Salman Abu Sitta | |
---|---|
سلمان ابو ستة | |
Born | 1937 Ma'in Abu Sitta, Beersheba district, Mandatory Palestine |
Academic background | |
Alma mater | Cairo University University College London |
Academic work | |
Discipline | Palestinian Studies |
He is most known for mapping Palestine and developing a practical plan for implementing the right of return of Palestinian refugees.[1][2]
Salman Abu Sitta was born in 1937 into a Palestinian family. His family's land and the village bore their name, Ma'in Abu Sitta (the Abu Sitta springwell), in Beer Sheba District of Mandatory Palestine. In 1948 he became a refugee, fleeing to the Gaza Strip following the 1948 Palestinian expulsion during the 1948 Palestine war. He later attended and graduated from al-Saidiya secondary school in Cairo, Egypt, ranking first in Egypt.
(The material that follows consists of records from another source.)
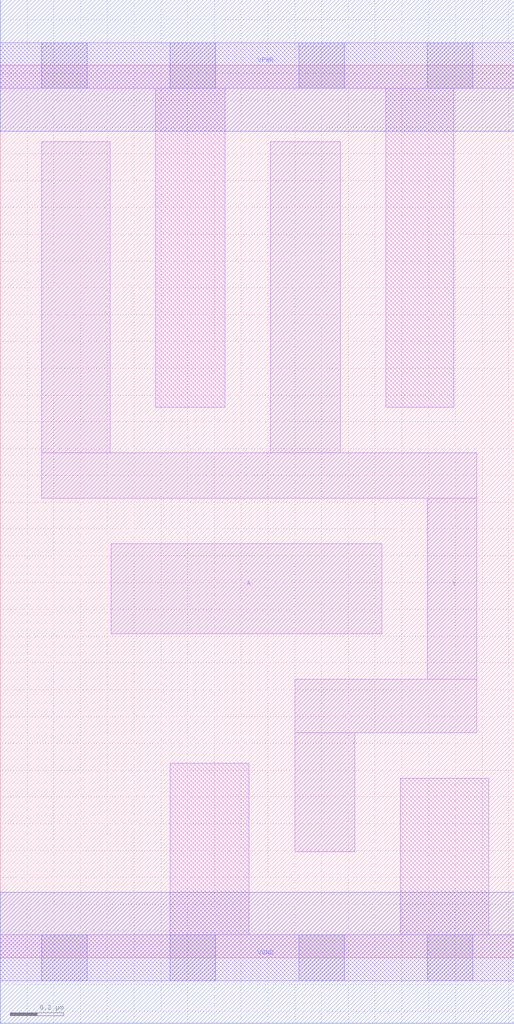
<source format=lef>
# Copyright 2020 The SkyWater PDK Authors
#
# Licensed under the Apache License, Version 2.0 (the "License");
# you may not use this file except in compliance with the License.
# You may obtain a copy of the License at
#
#     https://www.apache.org/licenses/LICENSE-2.0
#
# Unless required by applicable law or agreed to in writing, software
# distributed under the License is distributed on an "AS IS" BASIS,
# WITHOUT WARRANTIES OR CONDITIONS OF ANY KIND, either express or implied.
# See the License for the specific language governing permissions and
# limitations under the License.
#
# SPDX-License-Identifier: Apache-2.0

VERSION 5.7 ;
  NOWIREEXTENSIONATPIN ON ;
  DIVIDERCHAR "/" ;
  BUSBITCHARS "[]" ;
UNITS
  DATABASE MICRONS 200 ;
END UNITS
MACRO sky130_fd_sc_lp__clkinv_2
  CLASS CORE ;
  FOREIGN sky130_fd_sc_lp__clkinv_2 ;
  ORIGIN  0.000000  0.000000 ;
  SIZE  1.920000 BY  3.330000 ;
  SYMMETRY X Y R90 ;
  SITE unit ;
  PIN A
    ANTENNAGATEAREA  0.693000 ;
    DIRECTION INPUT ;
    USE SIGNAL ;
    PORT
      LAYER li1 ;
        RECT 0.415000 1.210000 1.425000 1.545000 ;
    END
  END A
  PIN Y
    ANTENNADIFFAREA  0.804300 ;
    DIRECTION OUTPUT ;
    USE SIGNAL ;
    PORT
      LAYER li1 ;
        RECT 0.155000 1.715000 1.780000 1.885000 ;
        RECT 0.155000 1.885000 0.410000 3.045000 ;
        RECT 1.010000 1.885000 1.270000 3.045000 ;
        RECT 1.100000 0.395000 1.325000 0.840000 ;
        RECT 1.100000 0.840000 1.780000 1.040000 ;
        RECT 1.595000 1.040000 1.780000 1.715000 ;
    END
  END Y
  PIN VGND
    DIRECTION INOUT ;
    USE GROUND ;
    PORT
      LAYER met1 ;
        RECT 0.000000 -0.245000 1.920000 0.245000 ;
    END
  END VGND
  PIN VPWR
    DIRECTION INOUT ;
    USE POWER ;
    PORT
      LAYER met1 ;
        RECT 0.000000 3.085000 1.920000 3.575000 ;
    END
  END VPWR
  OBS
    LAYER li1 ;
      RECT 0.000000 -0.085000 1.920000 0.085000 ;
      RECT 0.000000  3.245000 1.920000 3.415000 ;
      RECT 0.580000  2.055000 0.840000 3.245000 ;
      RECT 0.635000  0.085000 0.930000 0.725000 ;
      RECT 1.440000  2.055000 1.695000 3.245000 ;
      RECT 1.495000  0.085000 1.825000 0.670000 ;
    LAYER mcon ;
      RECT 0.155000 -0.085000 0.325000 0.085000 ;
      RECT 0.155000  3.245000 0.325000 3.415000 ;
      RECT 0.635000 -0.085000 0.805000 0.085000 ;
      RECT 0.635000  3.245000 0.805000 3.415000 ;
      RECT 1.115000 -0.085000 1.285000 0.085000 ;
      RECT 1.115000  3.245000 1.285000 3.415000 ;
      RECT 1.595000 -0.085000 1.765000 0.085000 ;
      RECT 1.595000  3.245000 1.765000 3.415000 ;
  END
END sky130_fd_sc_lp__clkinv_2
END LIBRARY

</source>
After graduating from Cairo University's Faculty of Engineering in 1958, Abu Sitta went to the United Kingdom to continue his post-graduate studies, receiving his PhD in Civil Engineering from the University of London, UCL.
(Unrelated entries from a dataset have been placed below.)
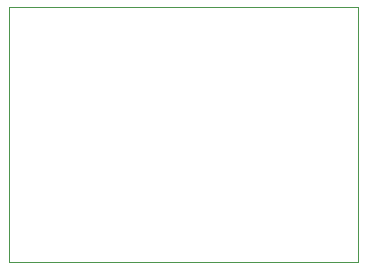
<source format=gbr>
%TF.GenerationSoftware,KiCad,Pcbnew,7.0.5*%
%TF.CreationDate,2024-01-14T18:06:27+01:00*%
%TF.ProjectId,rc_hotwheels,72635f68-6f74-4776-9865-656c732e6b69,rev?*%
%TF.SameCoordinates,Original*%
%TF.FileFunction,Profile,NP*%
%FSLAX46Y46*%
G04 Gerber Fmt 4.6, Leading zero omitted, Abs format (unit mm)*
G04 Created by KiCad (PCBNEW 7.0.5) date 2024-01-14 18:06:27*
%MOMM*%
%LPD*%
G01*
G04 APERTURE LIST*
%TA.AperFunction,Profile*%
%ADD10C,0.100000*%
%TD*%
G04 APERTURE END LIST*
D10*
X58392000Y-33944000D02*
X87884000Y-33944000D01*
X87884000Y-55566000D01*
X58392000Y-55566000D01*
X58392000Y-33944000D01*
M02*

</source>
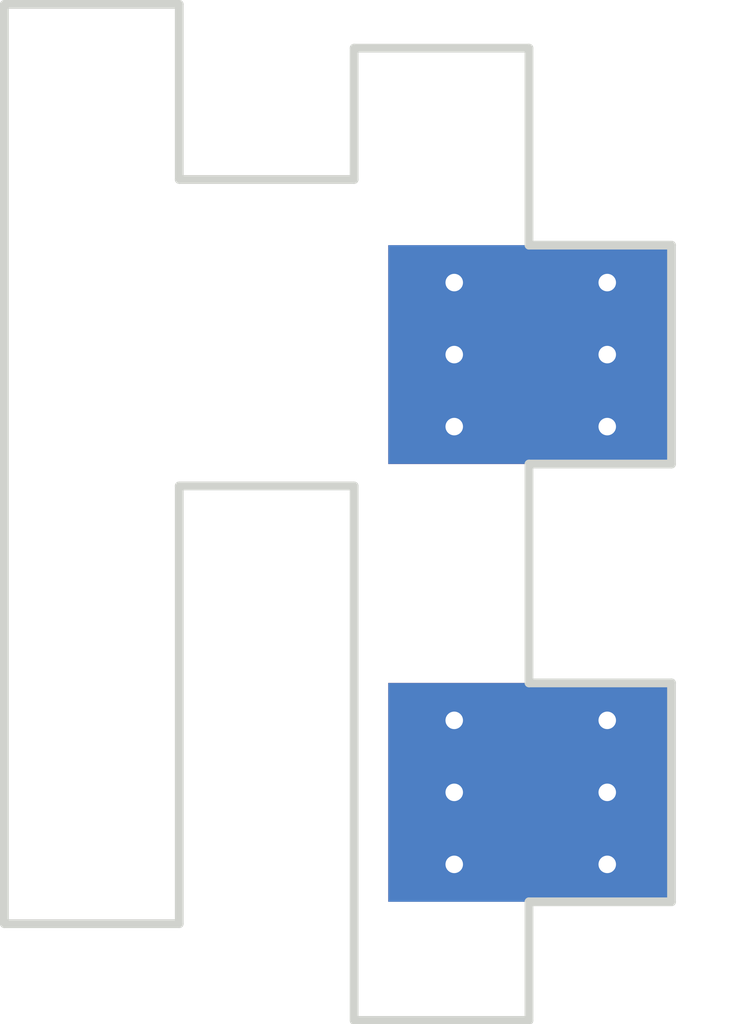
<source format=kicad_pcb>
(kicad_pcb (version 20211014) (generator pcbnew)

  (general
    (thickness 1.6)
  )

  (paper "A4")
  (layers
    (0 "F.Cu" signal)
    (31 "B.Cu" signal)
    (32 "B.Adhes" user "B.Adhesive")
    (33 "F.Adhes" user "F.Adhesive")
    (34 "B.Paste" user)
    (35 "F.Paste" user)
    (36 "B.SilkS" user "B.Silkscreen")
    (37 "F.SilkS" user "F.Silkscreen")
    (38 "B.Mask" user)
    (39 "F.Mask" user)
    (40 "Dwgs.User" user "User.Drawings")
    (41 "Cmts.User" user "User.Comments")
    (42 "Eco1.User" user "User.Eco1")
    (43 "Eco2.User" user "User.Eco2")
    (44 "Edge.Cuts" user)
    (45 "Margin" user)
    (46 "B.CrtYd" user "B.Courtyard")
    (47 "F.CrtYd" user "F.Courtyard")
    (48 "B.Fab" user)
    (49 "F.Fab" user)
    (50 "User.1" user)
    (51 "User.2" user)
    (52 "User.3" user)
    (53 "User.4" user)
    (54 "User.5" user)
    (55 "User.6" user)
    (56 "User.7" user)
    (57 "User.8" user)
    (58 "User.9" user)
  )

  (setup
    (pad_to_mask_clearance 0)
    (pcbplotparams
      (layerselection 0x00010fc_ffffffff)
      (disableapertmacros false)
      (usegerberextensions false)
      (usegerberattributes true)
      (usegerberadvancedattributes true)
      (creategerberjobfile true)
      (svguseinch false)
      (svgprecision 6)
      (excludeedgelayer true)
      (plotframeref false)
      (viasonmask false)
      (mode 1)
      (useauxorigin false)
      (hpglpennumber 1)
      (hpglpenspeed 20)
      (hpglpendiameter 15.000000)
      (dxfpolygonmode true)
      (dxfimperialunits true)
      (dxfusepcbnewfont true)
      (psnegative false)
      (psa4output false)
      (plotreference true)
      (plotvalue true)
      (plotinvisibletext false)
      (sketchpadsonfab false)
      (subtractmaskfromsilk false)
      (outputformat 1)
      (mirror false)
      (drillshape 0)
      (scaleselection 1)
      (outputdirectory "C:/Users/Lenovo L14/Documents/KiCad-Projects/Econet_ID_Extender/Econet_ID_Extender_Bracket/Gerbers/")
    )
  )

  (net 0 "")

  (footprint "MountingHole:MountingHole_3.2mm_M3" (layer "F.Cu") (at 162.04 67.2))

  (footprint "MountingHole:MountingHole_3.2mm_M3" (layer "F.Cu") (at 162.04 57.2))

  (footprint "MountingHole:MountingHole_3.2mm_M3" (layer "B.Cu") (at 162.04 57.2 180))

  (footprint "MountingHole:MountingHole_3.2mm_M3" (layer "B.Cu") (at 162.04 67.2 180))

  (gr_line (start 162 69.7) (end 162 72.41) (layer "Edge.Cuts") (width 0.2) (tstamp 056768ee-8faa-4241-8764-81b5e4232f8e))
  (gr_line (start 162 69.7) (end 165.26 69.7) (layer "Edge.Cuts") (width 0.2) (tstamp 0c25fa7c-07c2-4cb2-b2d7-381c5e94d52f))
  (gr_line (start 150 49.2) (end 154 49.2) (layer "Edge.Cuts") (width 0.2) (tstamp 0c7df2ed-6afb-4377-a346-86d5a18de171))
  (gr_line (start 165.26 59.7) (end 165.26 54.7) (layer "Edge.Cuts") (width 0.2) (tstamp 1e4565da-f517-4d93-ad87-36593037e845))
  (gr_line (start 150 49.2) (end 150 70.2) (layer "Edge.Cuts") (width 0.2) (tstamp 2308f08d-17ab-4dd2-a481-c1f76180a828))
  (gr_line (start 165.26 69.7) (end 165.26 64.7) (layer "Edge.Cuts") (width 0.2) (tstamp 35cc0aec-2451-415c-be15-ee4dfa94fb19))
  (gr_line (start 158 72.41) (end 158 60.2) (layer "Edge.Cuts") (width 0.2) (tstamp 4c6bde64-e64c-443d-8daf-45301403ec94))
  (gr_line (start 158 53.2) (end 158 50.2) (layer "Edge.Cuts") (width 0.2) (tstamp 5e56f561-8344-4874-84ea-ac424cf00d4f))
  (gr_line (start 162 64.7) (end 165.26 64.7) (layer "Edge.Cuts") (width 0.2) (tstamp 71e049f5-2386-4431-a0d0-1e259c1d078e))
  (gr_line (start 158 72.41) (end 162 72.41) (layer "Edge.Cuts") (width 0.2) (tstamp 79e007de-7d4d-4d02-be01-a7601c08168a))
  (gr_line (start 154 53.2) (end 154 49.2) (layer "Edge.Cuts") (width 0.2) (tstamp 7f92507b-6a0e-4273-9c0d-421c634d6e57))
  (gr_line (start 154 70.2) (end 154 60.2) (layer "Edge.Cuts") (width 0.2) (tstamp 831d37a9-0626-478e-91a9-8d3343e62cbb))
  (gr_line (start 162 59.7) (end 162 64.7) (layer "Edge.Cuts") (width 0.2) (tstamp 9b666662-8f2f-4ca8-8830-ea5b56b5957e))
  (gr_line (start 150 70.2) (end 154 70.2) (layer "Edge.Cuts") (width 0.2) (tstamp a2cdecd8-a3ff-4046-b30a-b9d137237608))
  (gr_line (start 162 50.2) (end 162 54.7) (layer "Edge.Cuts") (width 0.2) (tstamp ad4f6bcd-839f-4d0f-b649-6391da77f184))
  (gr_line (start 154 53.2) (end 158 53.2) (layer "Edge.Cuts") (width 0.2) (tstamp b4a386b9-1deb-4445-ad25-10e53e50adc5))
  (gr_line (start 162 54.7) (end 165.26 54.7) (layer "Edge.Cuts") (width 0.2) (tstamp b7466f60-225b-4181-845d-900b8b06c354))
  (gr_line (start 154 60.2) (end 158 60.2) (layer "Edge.Cuts") (width 0.2) (tstamp d0f41ea5-b969-48bd-8c13-63ffa8b41c2c))
  (gr_line (start 162 59.7) (end 165.26 59.7) (layer "Edge.Cuts") (width 0.2) (tstamp d72a9ebd-afbb-4745-b7df-4440dc76205e))
  (gr_line (start 158 50.2) (end 162 50.2) (layer "Edge.Cuts") (width 0.2) (tstamp e3e71c77-1a65-454f-b46f-7f5f0762c1b9))

  (via (at 160.29 55.555) (size 0.8) (drill 0.4) (layers "F.Cu" "B.Cu") (free) (net 0) (tstamp 08418d7c-46c5-4d42-93ea-94940ee8c83c))
  (via (at 163.79 57.2) (size 0.8) (drill 0.4) (layers "F.Cu" "B.Cu") (free) (net 0) (tstamp 2940f176-5e59-4205-8581-95497b77e613))
  (via (at 160.29 57.2) (size 0.8) (drill 0.4) (layers "F.Cu" "B.Cu") (free) (net 0) (tstamp 2cb595b6-24c7-494a-8fda-e0e36e88ef63))
  (via (at 163.79 55.555) (size 0.8) (drill 0.4) (layers "F.Cu" "B.Cu") (free) (net 0) (tstamp 3bf2ee12-91c4-485a-9310-227d59b12ebf))
  (via (at 163.79 58.845) (size 0.8) (drill 0.4) (layers "F.Cu" "B.Cu") (free) (net 0) (tstamp 6b57a758-457e-442e-951f-38c255124dd8))
  (via (at 160.29 58.845) (size 0.8) (drill 0.4) (layers "F.Cu" "B.Cu") (free) (net 0) (tstamp 70a99464-3ee3-439f-b81f-f2e2869a3b45))
  (via (at 163.79 68.845) (size 0.8) (drill 0.4) (layers "F.Cu" "B.Cu") (free) (net 0) (tstamp 7ccbd666-8f00-4081-a7ba-db98c674b818))
  (via (at 160.29 65.555) (size 0.8) (drill 0.4) (layers "F.Cu" "B.Cu") (free) (net 0) (tstamp 7ebf3da6-d874-4f3f-91d6-3aa36ab554e9))
  (via (at 160.29 68.845) (size 0.8) (drill 0.4) (layers "F.Cu" "B.Cu") (free) (net 0) (tstamp 9480c61a-418d-4340-9c5c-b58d53e3f27b))
  (via (at 160.29 67.2) (size 0.8) (drill 0.4) (layers "F.Cu" "B.Cu") (free) (net 0) (tstamp c6397dd2-9cb8-4753-91af-29712206db8e))
  (via (at 163.79 65.555) (size 0.8) (drill 0.4) (layers "F.Cu" "B.Cu") (free) (net 0) (tstamp d0ca9a92-7d64-421a-b67f-36563548620f))
  (via (at 163.79 67.2) (size 0.8) (drill 0.4) (layers "F.Cu" "B.Cu") (free) (net 0) (tstamp f945aebd-5f2c-4416-bc8a-1608ff76823b))

  (group "" (id 1abd246e-5027-4df9-85fa-229888eba75f)
    (members
      7ebf3da6-d874-4f3f-91d6-3aa36ab554e9
      9480c61a-418d-4340-9c5c-b58d53e3f27b
      c6397dd2-9cb8-4753-91af-29712206db8e
    )
  )
  (group "" (id 1fedc6cc-9a1d-4c7d-819d-0bcd95fdbff1)
    (members
      08418d7c-46c5-4d42-93ea-94940ee8c83c
      2cb595b6-24c7-494a-8fda-e0e36e88ef63
      70a99464-3ee3-439f-b81f-f2e2869a3b45
    )
  )
  (group "" (id 3211d89e-2be3-450c-8236-290e331a6655)
    (members
      2940f176-5e59-4205-8581-95497b77e613
      3bf2ee12-91c4-485a-9310-227d59b12ebf
      6b57a758-457e-442e-951f-38c255124dd8
    )
  )
  (group "" (id 4d3eb6e6-798b-400b-9d08-ac88a9f768dc)
    (members
      1fedc6cc-9a1d-4c7d-819d-0bcd95fdbff1
      3211d89e-2be3-450c-8236-290e331a6655
    )
  )
  (group "" (id 680c570d-06a9-4f04-84b9-19f2b206af46)
    (members
      7ccbd666-8f00-4081-a7ba-db98c674b818
      d0ca9a92-7d64-421a-b67f-36563548620f
      f945aebd-5f2c-4416-bc8a-1608ff76823b
    )
  )
  (group "" (id f9c38927-06f4-407b-af2a-b36f9600daac)
    (members
      1abd246e-5027-4df9-85fa-229888eba75f
      680c570d-06a9-4f04-84b9-19f2b206af46
    )
  )
)

</source>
He was a member of the Palestine National Council. He studied refugee affairs and authored over 400 papers on the subject. He directed international development and construction projects. He was the founder and President of the Palestine Land Society (PLS)[3] He was the General Coordinator of the Right of Return Congress.
Abu Sitta engaged in debates with Israelis who professed interest in peace without the return of the refugees, including Uri Avnery and Rabbi Michael Lerner.[4]
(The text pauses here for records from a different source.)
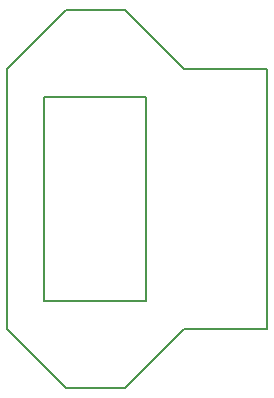
<source format=gm1>
G04 #@! TF.GenerationSoftware,KiCad,Pcbnew,(6.0.5)*
G04 #@! TF.CreationDate,2022-07-09T20:48:00-07:00*
G04 #@! TF.ProjectId,track_ball,74726163-6b5f-4626-916c-6c2e6b696361,1*
G04 #@! TF.SameCoordinates,Original*
G04 #@! TF.FileFunction,Profile,NP*
%FSLAX46Y46*%
G04 Gerber Fmt 4.6, Leading zero omitted, Abs format (unit mm)*
G04 Created by KiCad (PCBNEW (6.0.5)) date 2022-07-09 20:48:00*
%MOMM*%
%LPD*%
G01*
G04 APERTURE LIST*
G04 #@! TA.AperFunction,Profile*
%ADD10C,0.127000*%
G04 #@! TD*
G04 APERTURE END LIST*
D10*
X160000000Y-98000000D02*
X160000000Y-76000000D01*
X170000000Y-71000000D02*
X175000000Y-76000000D01*
X170000000Y-103000000D02*
X165000000Y-103000000D01*
X165000000Y-71000000D02*
X160000000Y-76000000D01*
X175000000Y-76000000D02*
X182000000Y-76000000D01*
X160000000Y-98000000D02*
X165000000Y-103000000D01*
X175000000Y-98000000D02*
X182000000Y-98000000D01*
X182000000Y-76000000D02*
X182000000Y-98000000D01*
X165000000Y-71000000D02*
X170000000Y-71000000D01*
X170000000Y-103000000D02*
X175000000Y-98000000D01*
X163150000Y-78370000D02*
X171750000Y-78370000D01*
X171750000Y-78370000D02*
X171750000Y-95630000D01*
X171750000Y-95630000D02*
X163150000Y-95630000D01*
X163150000Y-95630000D02*
X163150000Y-78370000D01*
M02*

</source>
Abu Sitta spent 40 years digging for information related to Palestine before, during and after al Nakba, the destruction of Palestine. Abu Sitta's work ensured that "the memories and identity of the occupied homeland are never lost". He is regarded by Uri Avnery as perhaps 'the world's foremost expert on the Nakba'.[5] The documentation process began when he was 30 years old, when he stumbled on the memoirs of the Turkish chief of Beersheba,[6] when Palestine was under Ottoman rule. The document dated to the early twentieth century.
"It sort of started from there, and it has never stopped," Abu Sitta says. "I kept collecting all and any material on every inch of my homeland."
Abu Sitta's claimed to show that the return of the refugees to their homes is sacred to Palestinians, legal under international law and possible without major dislocation to the Jewish settlers in Palestine.[7] His work also includes the compendium Atlas of Palestine 1917-1966.[8]
After the Hamas-led attack on Israel on 7 October Abu Sitta wrote on the American news website Mondoweiss about the "determination and courage of those young people" referring to those who executed the attack. He also stated that he "could have been one of those who broke through the siege" on October 7.[9]